Los niños suelen ponerse apodos entre sus compañeros de escuela. Dedican mucho tiempo a inventarlos usando metáforas, palabras similares al nombre de la víctima y todo lo que su imaginación les permita. Algunos son en verdad ingeniosos, casi dignos de elogiar, pero lo que ellos no saben es que no necesitan romperse las cabecitas para ser efectivos; los sobrenombres más simples son los más demoledores. Para herir el orgullo del otro, no hay nada como describir sus defectos de un modo claro y espontáneo, diciendo lo primero que te nazca del rincón más oscuro del alma.
Con Patricia no se esforzaron demasiado; en una ocasión alguien la llamó "Fea" y el alias se le pegó por años, reemplazando al cariñoso "Pato" o "Patito".
Vista de afuera, una ronda de niños puede resultar un espectáculo encantador, siempre que no haya alguien en el interior recibiendo insultos a coro. Cada vez que a Patricia le tocaba estar en el centro, las risas agudas torturaban sus oídos a la vez que los dedos índices equidistantes se convertían en millones.

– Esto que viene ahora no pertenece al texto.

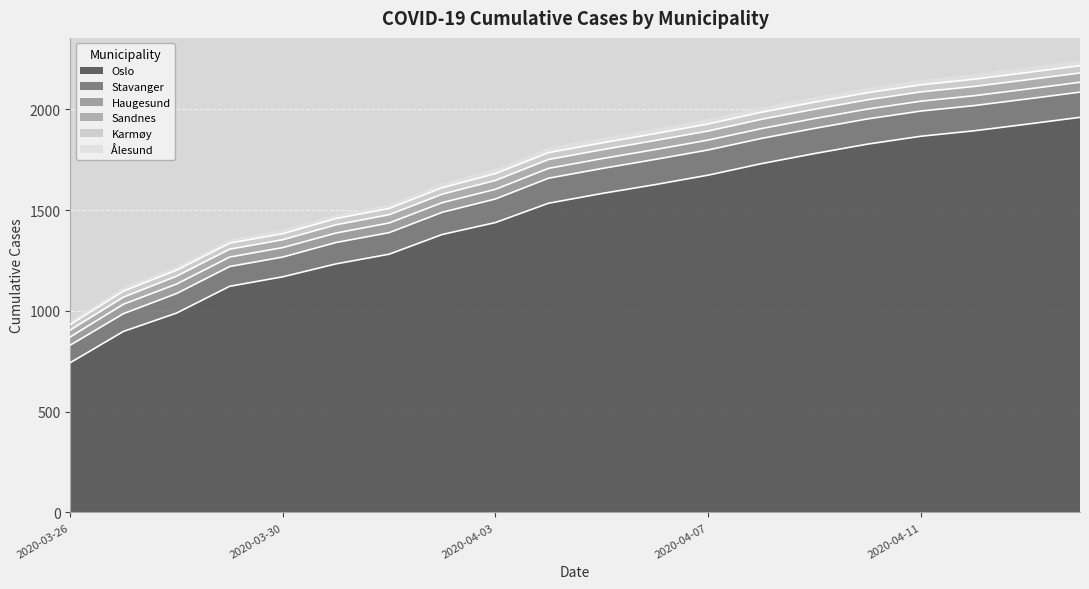

What is the label of the 9th point from the right?

2020-04-06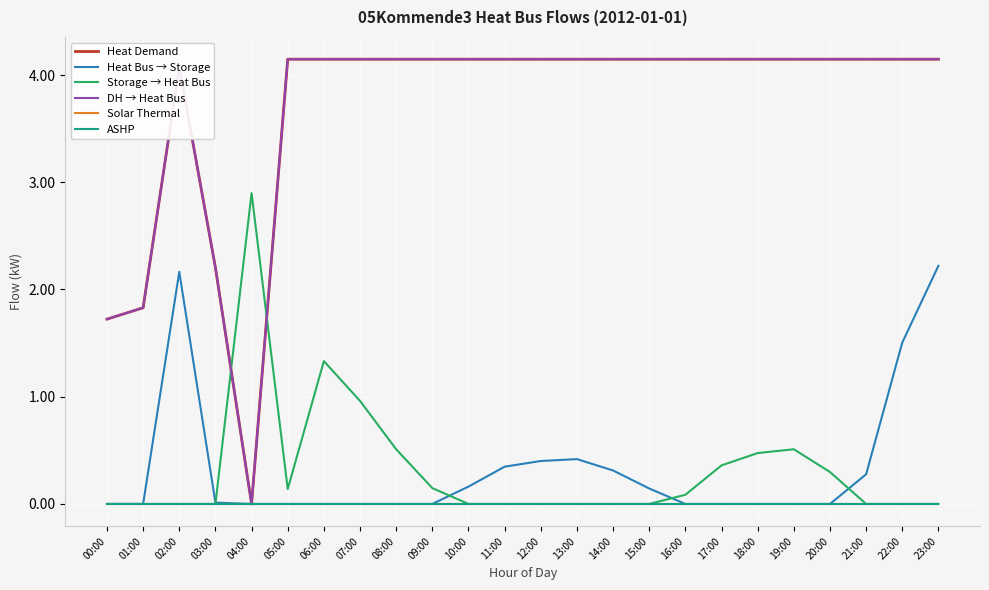

True or false: ASHP has a value of 0.0 at 23:00.

True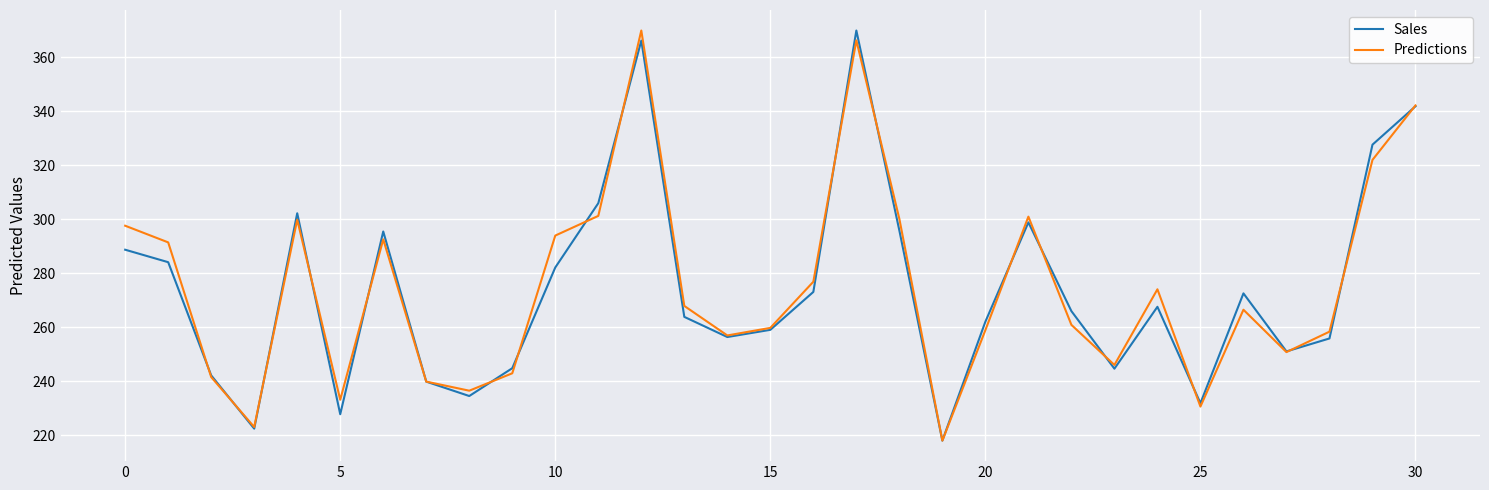

What is the minimum value for Predictions?

218.0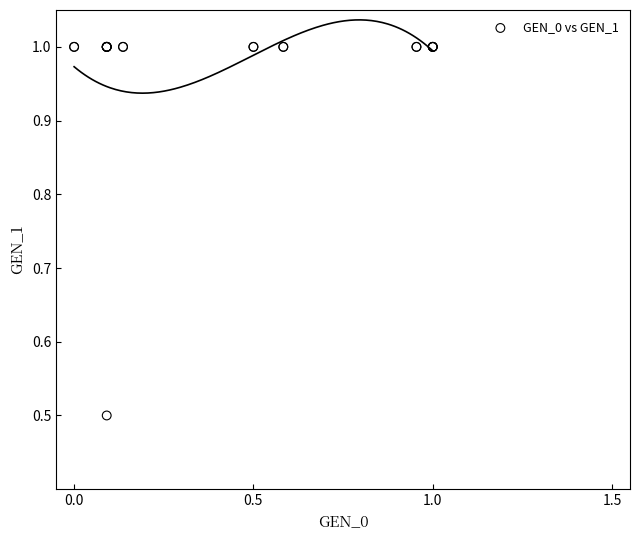

What Y value in the scatter plot is closest to 0?

0.5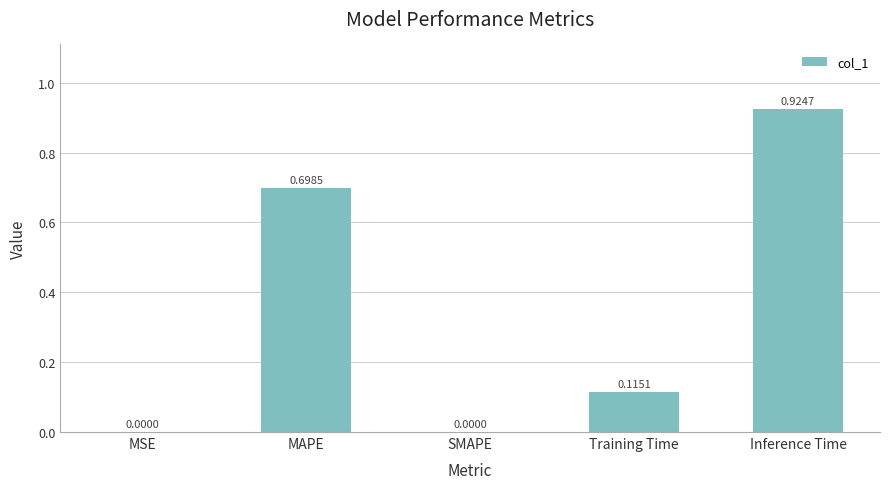

What is the sum of the values at MSE and MAPE?

0.7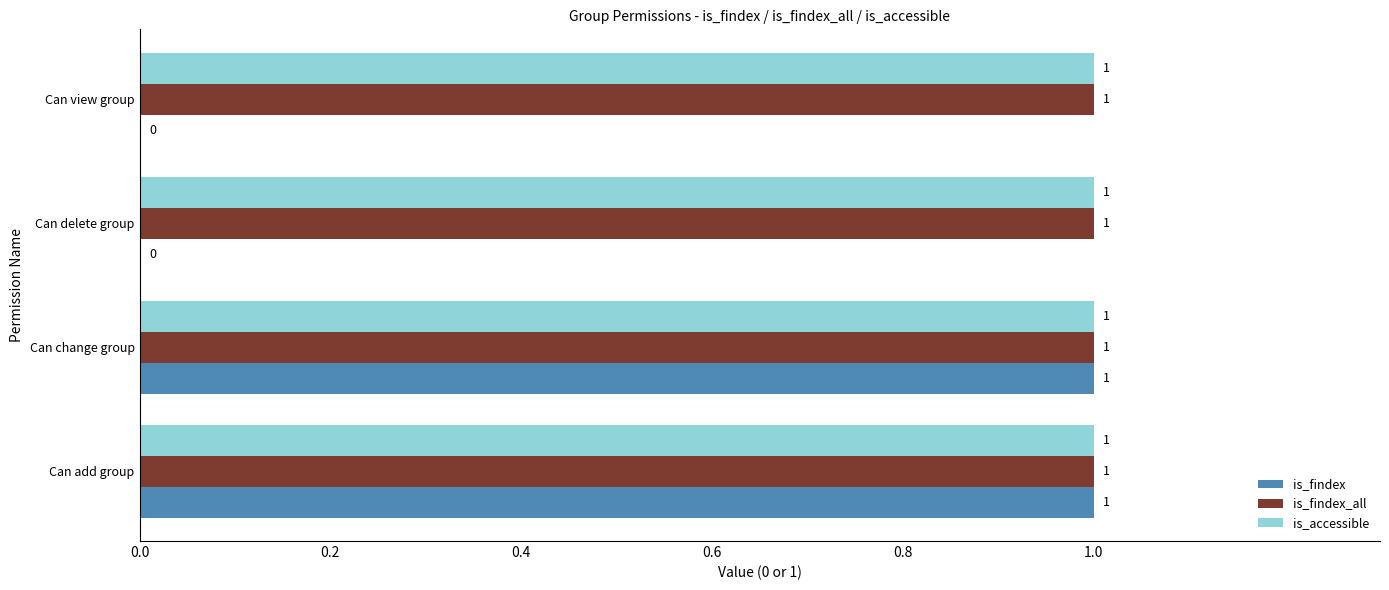

The value of is_accessible at Can delete group is 1. True or false?

True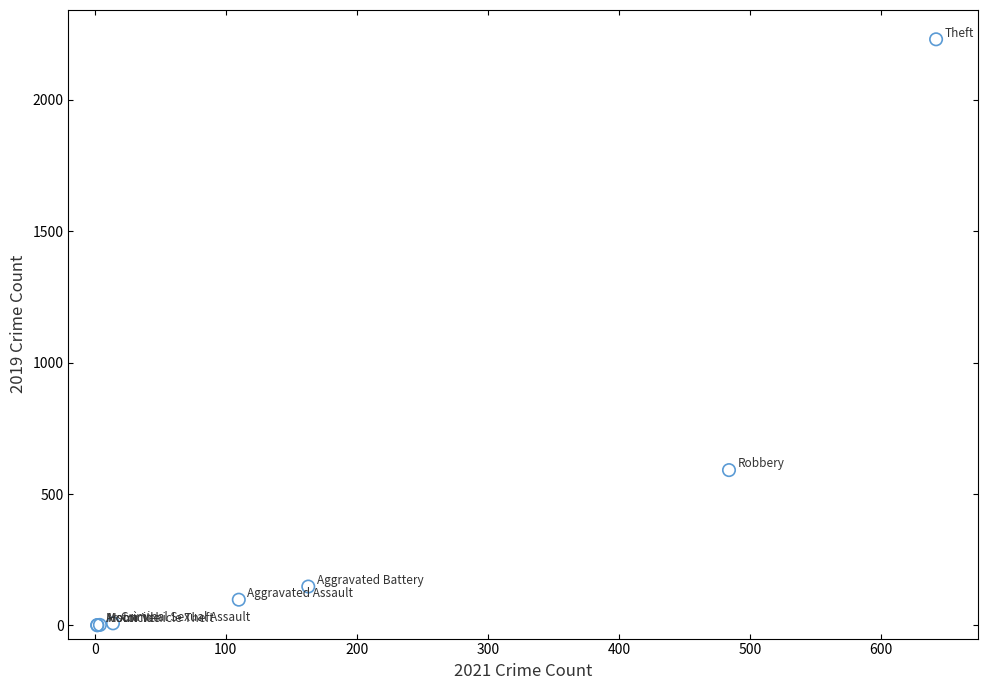

What Y value in the scatter plot is closest to 1115?

591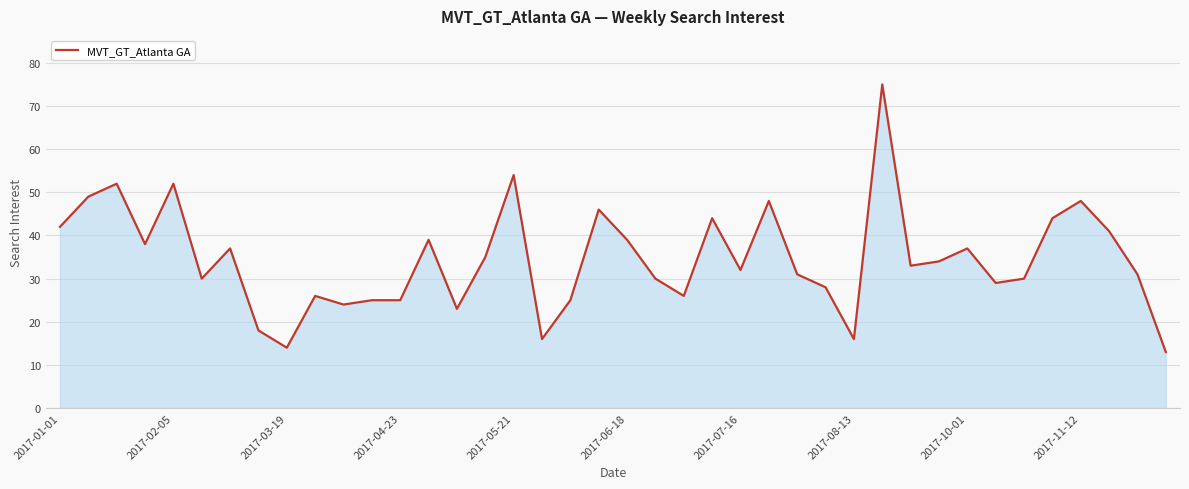

What is the difference between the maximum and minimum values?

62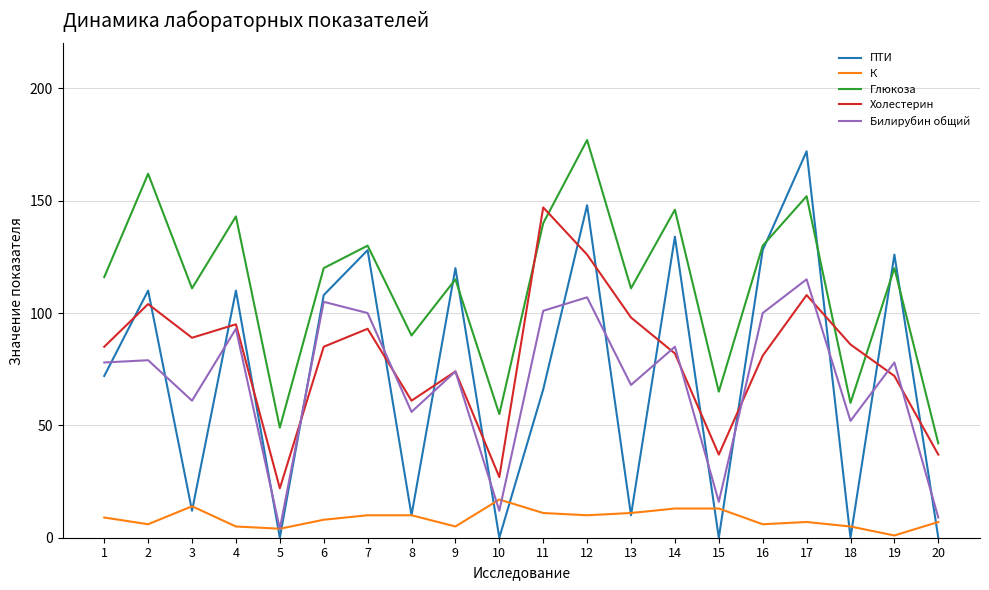

At 1, list the series in order from largest to smallest.

Глюкоза, Холестерин, Билирубин общий, ПТИ, К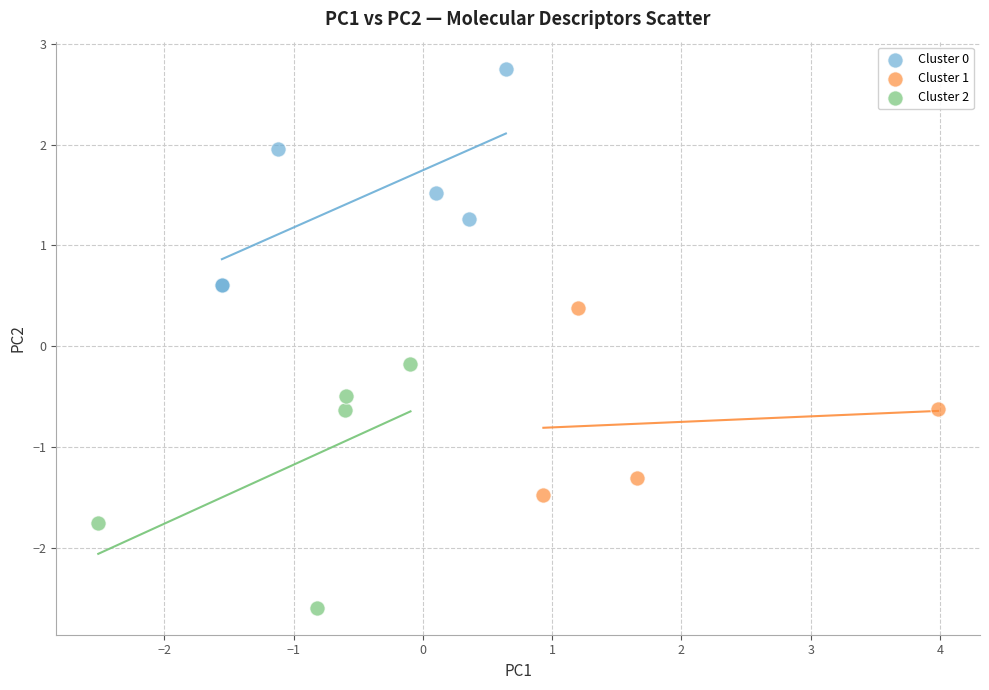

Which series contains the lowest Y value?

Cluster 2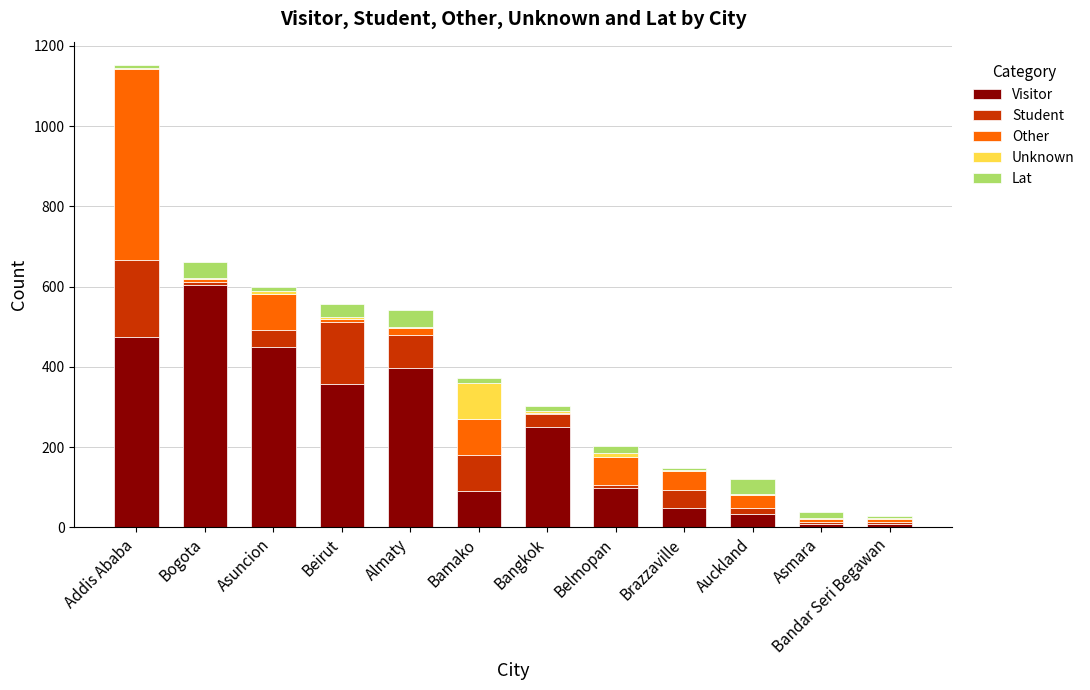

How many data points does each series have?

12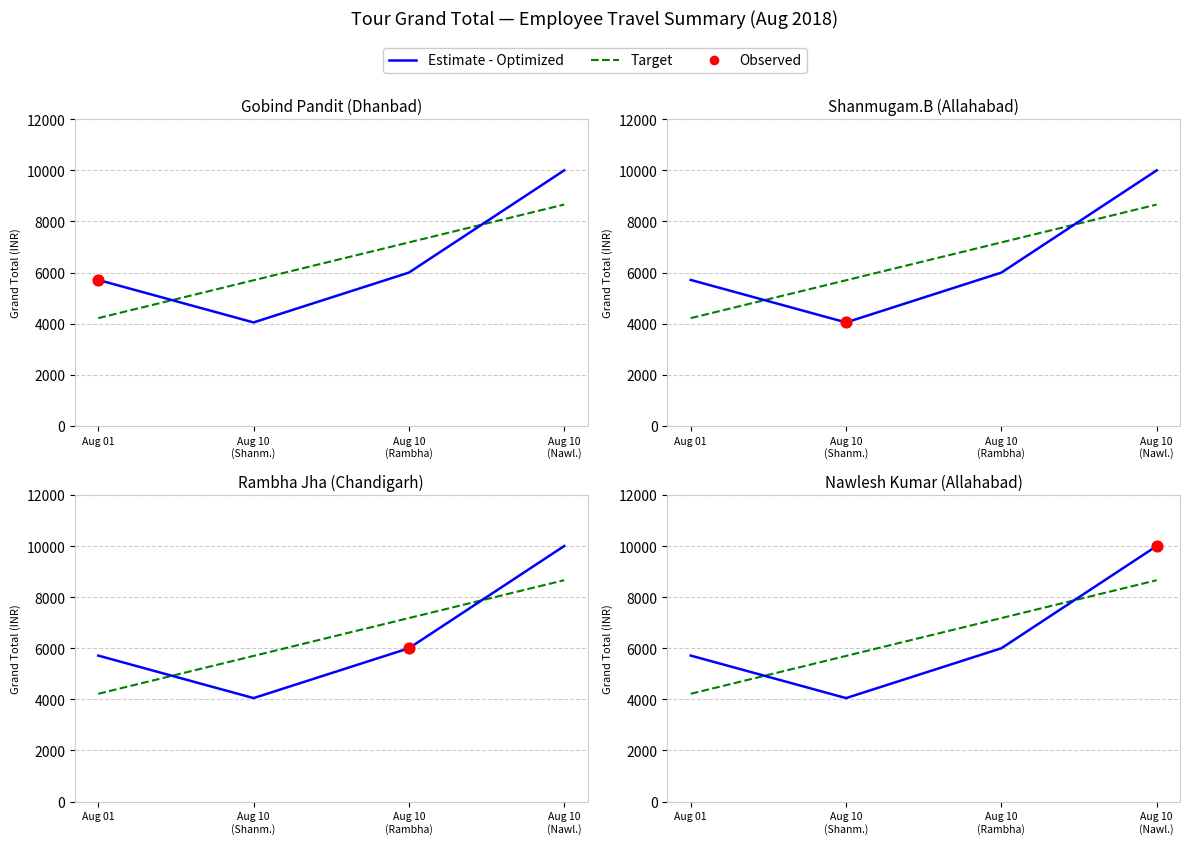

At which category is the sum across all series the highest?

Aug 10
(Nawl.)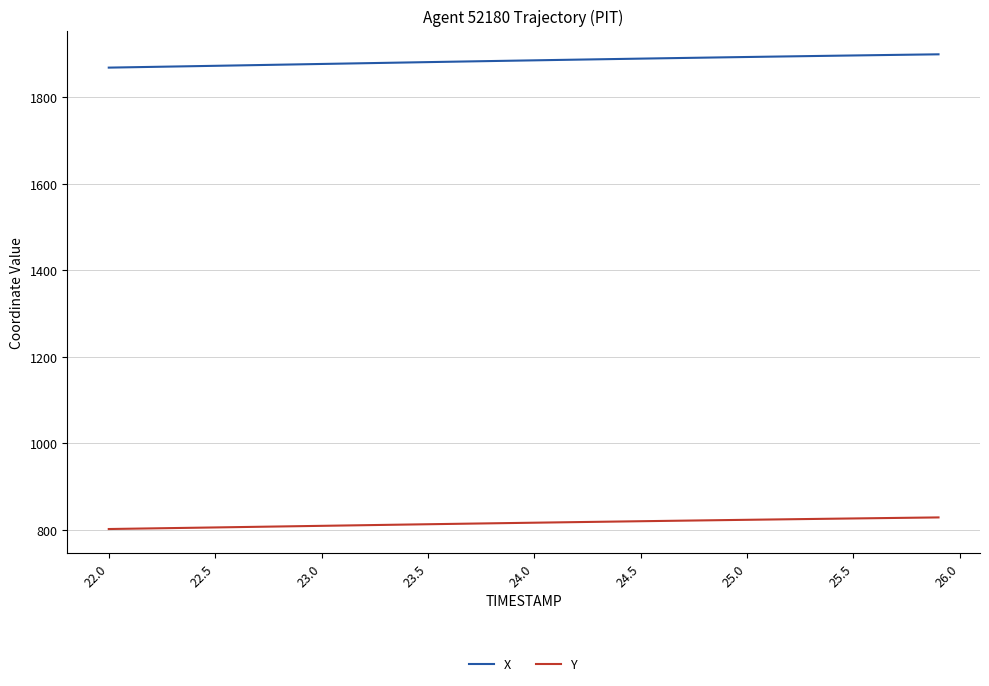

What is the greatest value displayed?

1898.3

Luego de un tiempo relativo inestimable, la circunferencia de guasones comenzaba a revolucionar para encerrarla en una esfera perfecta.
"¡Fea!", así de simple. "¡Fea!", hasta el punto de olvidar su nombre. "¡Fea!", hasta desear que la tierra la absorbiera. "¡Fea!", hasta rezarle a un ente maternal, mudo y ciego, para que la proteja del mundo acogiéndola en sus brazos de árbol. "¡Fea!", hasta que el llanto silencioso estallara en un grito devastador.
Los años pasaron y el cesto de Patricia se llenó de envases de cosméticos que no lograron más que dejarle marcas de alergia sobre la piel. Al final, se dirigió a la única persona que creyó que podría ayudarla:
-Yo no elegí este cuerpo -dijo Patricia-. Si yo pudiera rediseñar mi rostro y mi físico, el mundo entero me amaría. Pero nací fea y siempre lo fui. No es que cuando de verdad lo necesito puedo volverme linda, no es así. Los feos somos feos toda la vida, a todas horas y de lunes a lunes; no tenemos vacaciones ni feriados. Hay días en que no es tan importante el aspecto, pero a veces nos sentimos atraídos por alguien y queremos gustarle también; entonces nuestra apariencia nos ataca como una tormenta de espejos rotos. Cuando nos invitan a una fiesta, cosa poco frecuente, nos gusta ir arreglados; pero todos se visten bien en esas ocasiones, aumentando aún más nuestra desventaja. Ya sea que se trate del primer día de escuela o de una entrevista laboral, el temor a ser mirados con desdén nunca desaparece. Es en esos momentos cuando más nos entristece nuestra fealdad. Los lindos tienen vidas tan fáciles y divertidas...
-Tranquila, Patricia -dijo el cirujano-. No es necesario que lo expliques, te entiendo y tienes todo el derecho a no aceptar el modo en que Dios te hizo. Yo me haré cargo, yo seré un mejor dios.
Luego de unos pocos días y de haber cobrado mucho dinero, el médico la dejó envuelta como una momia ensangrentada. Al sacarse las vendas, el espejo la sorprendió; se había convertido en una persona diferente.
Ahora Patricia es bella y el mundo entero la respeta; no solo por su atractivo, sino también por ser la inventora de los apodos más dolorosos.